Antidiabetic actions of GPR55 agonist Abn-CBD and sitagliptin in obese-diabetic high fat fed mice

GPR55 has been recognized as a novel anti-diabetic target exerting positive effects on beta cell function and mass. This study evaluated the metabolic actions and therapeutic efficacy of GPR55 agonist abnormal cannabidiol (Abn-CBD) administered alone and in combination with sitagliptin in diet-induced obese-diabetic mice. Chronic effects of 21-day oral administration of Abn-CBD (0.1 µmol/kg BW) monotherapy and in combination with sitagliptin (50 mg/kg BW) were assessed in obese-diabetic HFF mice (n = 8). Assessments of plasma glucose, circulating insulin, DPP-IV activity, CRP, amylase, lipids, body weight and food intake were undertaken. Glucose tolerance, insulin sensitivity, DEXA scanning and islet morphology analysis were performed at 21-days. Sitagliptin, Abn-CBD alone and in combination with sitagliptin attenuated plasma glucose by 37-53 % (p < 0.01 - p < 0.001) and enhanced circulating insulin concentrations by 23-31 % (p < 0.001). Abn-CBD alone and with sitagliptin reduced bodyweight by 9-10 % (p < 0.05). After 21-days, Abn-CBD in combination with sitagliptin (44 %; p < 0.01) improved glucose tolerance, whilst enhancing insulin sensitivity by 79 % (p < 0.01). Abn-CBD increased islet area (86 %; p < 0.05), beta cell mass (p < 0.05) and beta cell proliferation (164 %; p < 0.001), whilst in combination with sitagliptin islet area was decreased (50 %; p < 0.01).

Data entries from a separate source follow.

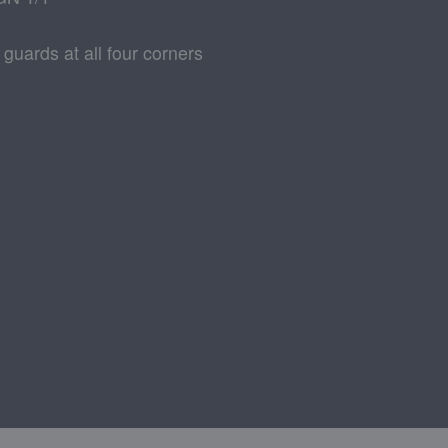
 guards at all four corners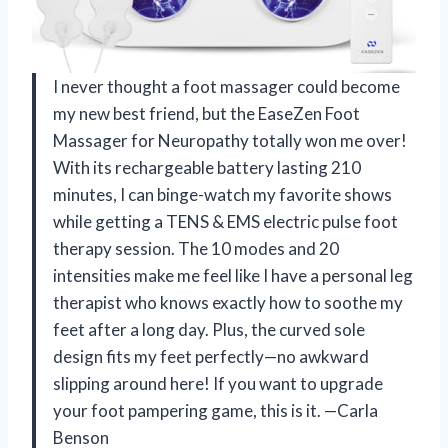
I never thought a foot massager could become
my new best friend, but the EaseZen Foot
Massager for Neuropathy totally won me over!
With its rechargeable battery lasting 210
minutes, I can binge-watch my favorite shows
while getting a TENS & EMS electric pulse foot
therapy session. The 10 modes and 20
intensities make me feel like I have a personal leg
therapist who knows exactly how to soothe my
feet after a long day. Plus, the curved sole
design fits my feet perfectly—no awkward
slipping around here! If you want to upgrade
your foot pampering game, this is it. —Carla
Benson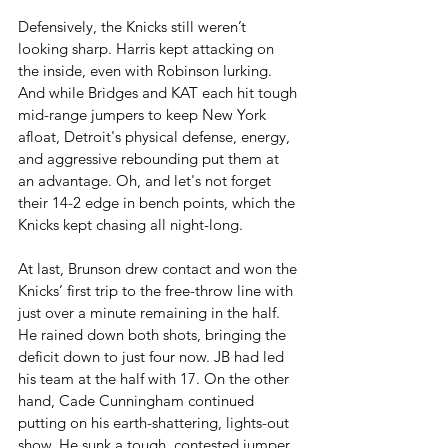
Defensively, the Knicks still weren’t 
looking sharp. Harris kept attacking on 
the inside, even with Robinson lurking. 
And while Bridges and KAT each hit tough 
mid-range jumpers to keep New York 
afloat, Detroit's physical defense, energy, 
and aggressive rebounding put them at 
an advantage. Oh, and let's not forget 
their 14-2 edge in bench points, which the 
Knicks kept chasing all night-long.
At last, Brunson drew contact and won the 
Knicks’ first trip to the free-throw line with 
just over a minute remaining in the half. 
He rained down both shots, bringing the 
deficit down to just four now. JB had led 
his team at the half with 17. On the other 
hand, Cade Cunningham continued 
putting on his earth-shattering, lights-out 
show. He sunk a tough, contested jumper 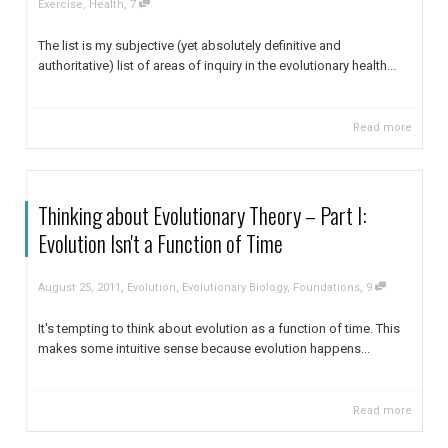
,
Exercise
,
Health
7
The list is my subjective (yet absolutely definitive and
authoritative) list of areas of inquiry in the evolutionary health...
Read more
Thinking about Evolutionary Theory – Part I:
Evolution Isn't a Function of Time
,
,
August 25, 2011
Evolution
,
Evolutionary Biology
,
Foundations
9
It's tempting to think about evolution as a function of time. This
makes some intuitive sense because evolution happens...
Read more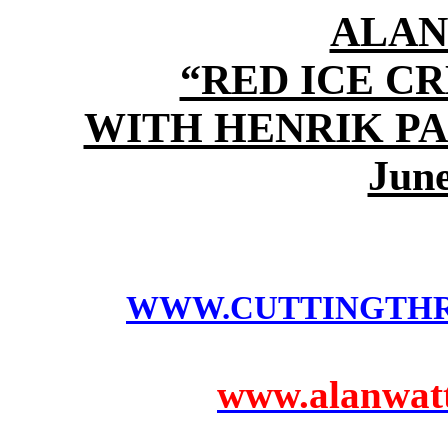
ALAN
“RED ICE C
WITH HENRIK P
June
WWW.CUTTINGTH
www.alanwatts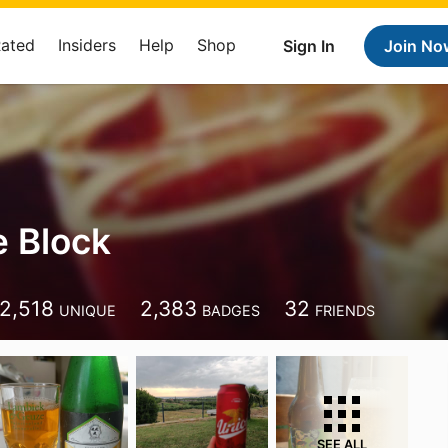
Rated
Insiders
Help
Shop
Sign In
Join No
 Block
2,518
2,383
32
UNIQUE
BADGES
FRIENDS
SEE ALL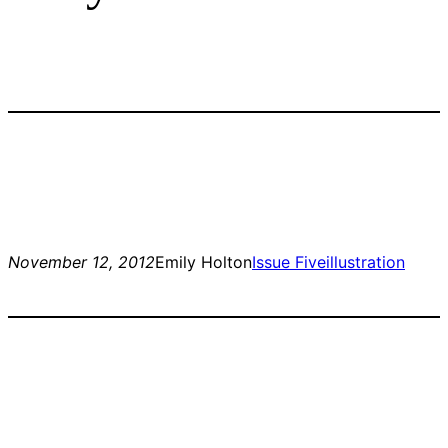
November 12, 2012
Emily Holton
Issue Five
illustration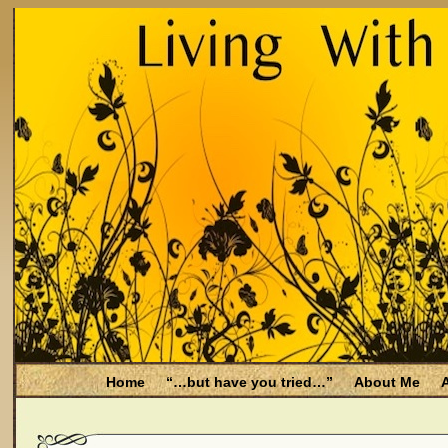
Home
“…but have you tried…”
About Me
A
Be Aware
Endometriosis and Menopause
Fal
Filing for Medicare health benefits
Filing for So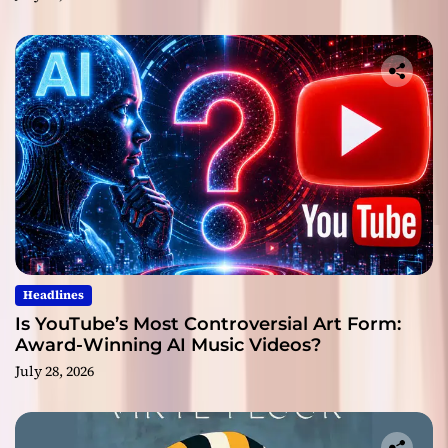
Headlines
Is YouTube’s Most Controversial Art Form:
Award-Winning AI Music Videos?
July 28, 2026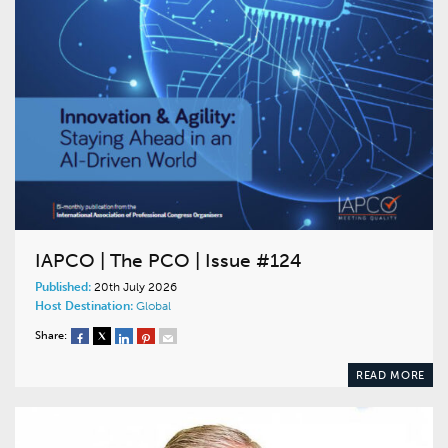
IAPCO | The PCO | Issue #124
Published:
20th July 2026
Host Destination:
Global
Share:
READ MORE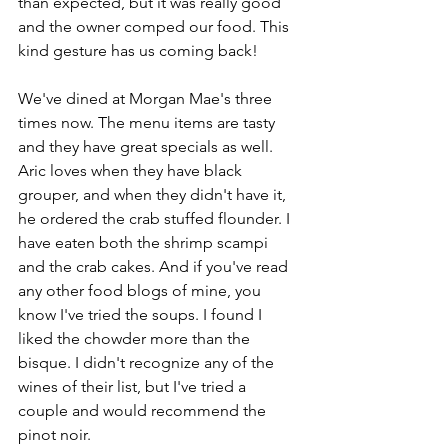
than expected, but it was really good 
and the owner comped our food. This 
kind gesture has us coming back!
We've dined at Morgan Mae's three 
times now. The menu items are tasty 
and they have great specials as well. 
Aric loves when they have black 
grouper, and when they didn't have it, 
he ordered the crab stuffed flounder. I 
have eaten both the shrimp scampi 
and the crab cakes. And if you've read 
any other food blogs of mine, you 
know I've tried the soups. I found I 
liked the chowder more than the 
bisque. I didn't recognize any of the 
wines of their list, but I've tried a 
couple and would recommend the 
pinot noir.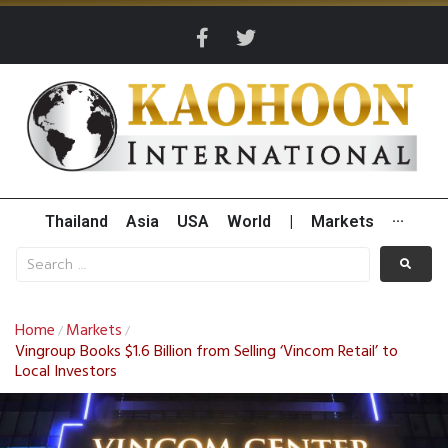
Thailand
Asia
USA
World
|
Markets
···
Home
Markets
/
/
Vingroup Books $1.6 Billion from Selling ‘Vincom Retail’ to
Local Investors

Abn-CBD alone, in combination with sitagliptin or sitagliptin alone decreased triglycerides by 34-65 % (p < 0.001) and total cholesterol concentrations by 15-25 % (p < 0.001). In addition, Abn-CBD in combination with sitagliptin reduced fat mass by 19 % (p < 0.05) and reduced CRP concentrations (39 %; p < 0.05). These findings advocate Abn-CBD monotherapy and in combination with sitagliptin as a novel and effective approach for bodyweight control and the treatment of glucose intolerance and dyslipidaemia in type-2-diabetes.